In this work, the variation of the phosphorus content on the surface of vanadium-based bulk catalysts by atomic layer deposition is used to experimentally unravel its catalytic functionality in the selective oxidation of n-butane. The consecutive combustion of maleic anhydride is suppressed, due to a surface enrichment with phosphorus.


Abstract

Vanadium phosphates are established as the benchmark system for the selective oxidation of n-butane towards maleic anhydride. By varying the phosphorus content on the surface of three V-based catalysts with diverse performance, this study experimentally elaborates on the catalytic function of phosphorus.

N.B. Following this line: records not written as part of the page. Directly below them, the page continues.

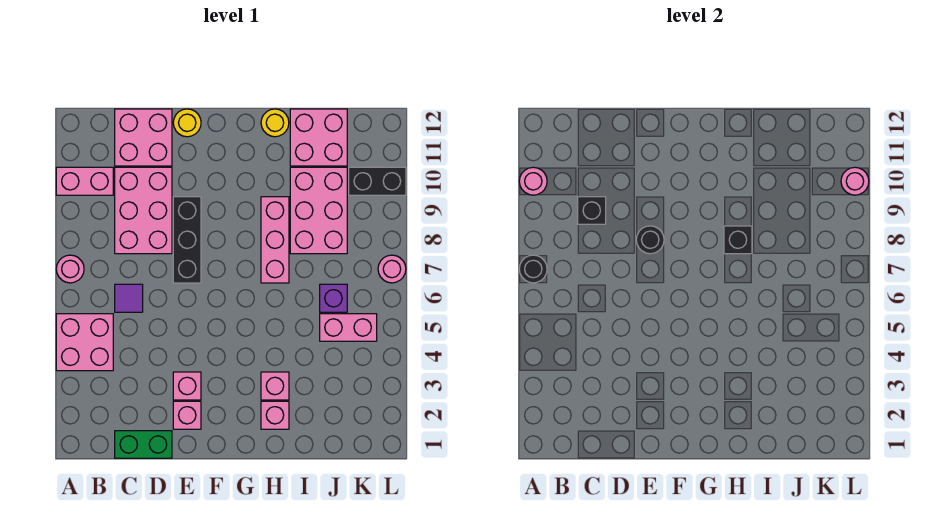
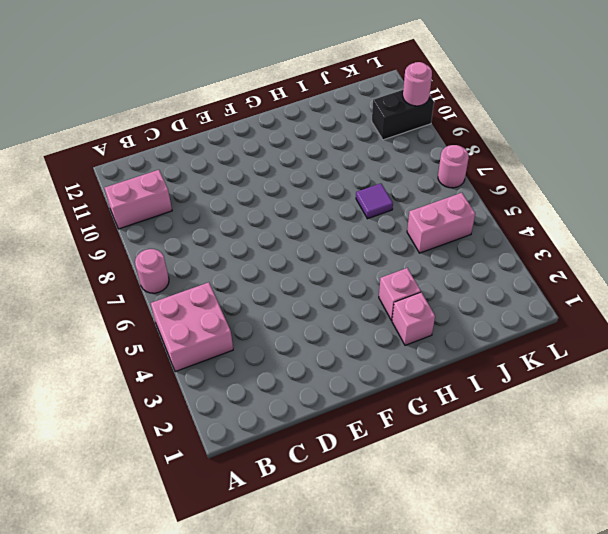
purple tile I7 level 1 -> purple tile C6 level 1
none -> green brick C1:D1 level 1
none -> pink brick C8:D10 level 1
none -> pink brick C11:D12 level 1

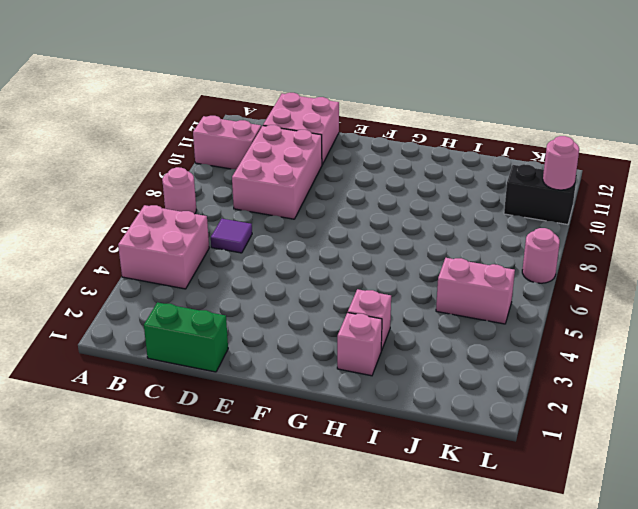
none -> pink brick E2 level 1
none -> pink brick E3 level 1
none -> black brick E7:E9 level 1

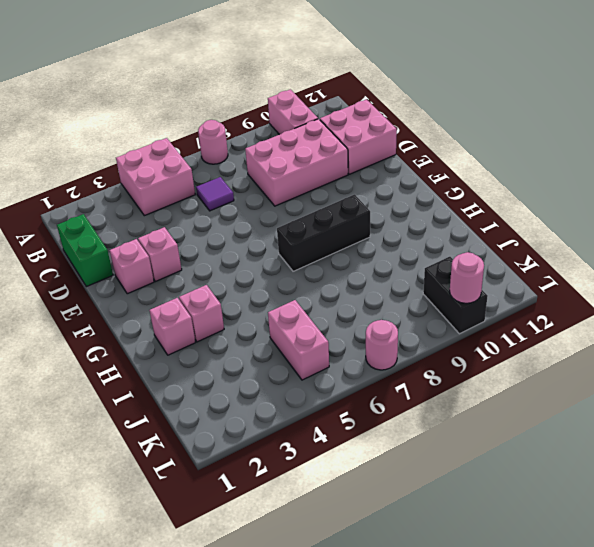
black brick G7:G9 level 1 -> black brick E7:E9 level 1
none -> yellow round brick E12 level 1
none -> pink brick H7:H9 level 1
none -> yellow round brick H12 level 1

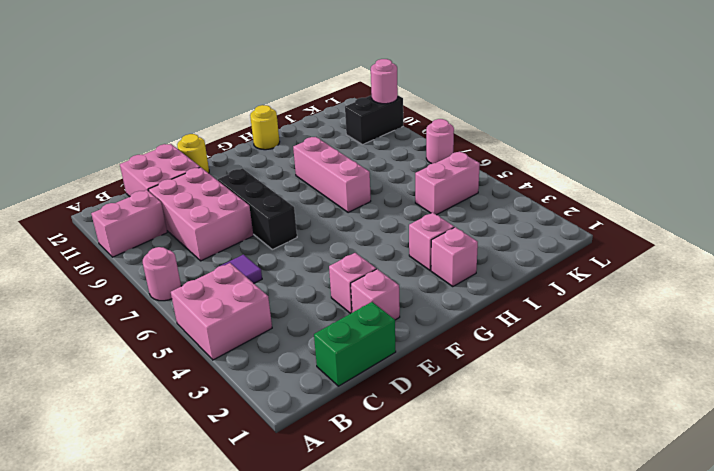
none -> pink brick I8:J10 level 1
none -> pink brick I11:J12 level 1
none -> purple brick J6 level 1

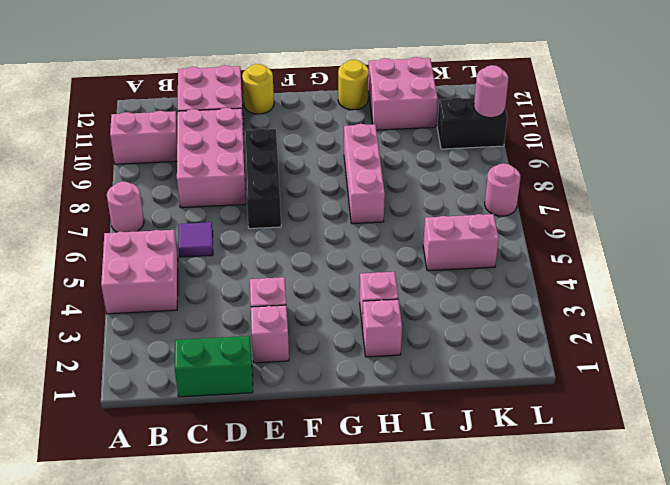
none -> pink brick I8:J10 level 1
none -> purple brick J6 level 1
none -> black round brick A7 level 2

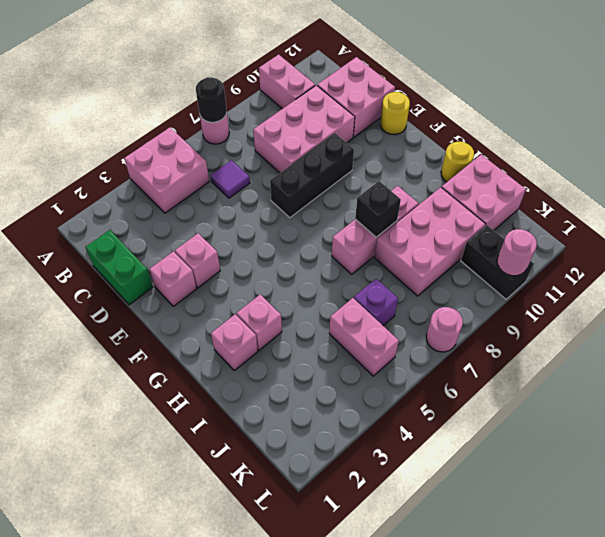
none -> pink round brick A10 level 2
none -> black brick C9 level 2
none -> black round brick E8 level 2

Contact time variation and cofeed studies revealed, that surface phosphates, deposited in sub-monolayers via atomic layer deposition, significantly contribute to an increased product selectivity. Furthermore, our results suggest that the phosphorus particularly suppresses the consecutive combustion of the (re-)adsorbed product. The recently introduced solid solution catalyst V1-xNbxOPO4 with medium maleic anhydride selectivity could be tuned by the surface enrichment with phosphorus towards product selectivities of up to SMAN=60 %, under optimized alkane-rich feed conditions. Therefore, POx-V0.3Nb0.7OPO4 is introduced as promising catalyst, which is not based on vanadyl(IV) pyrophosphate, to access significantly higher MAN formation rates at increased alkane partial pressures of c n-butane>10 %vol in n-butane oxidation.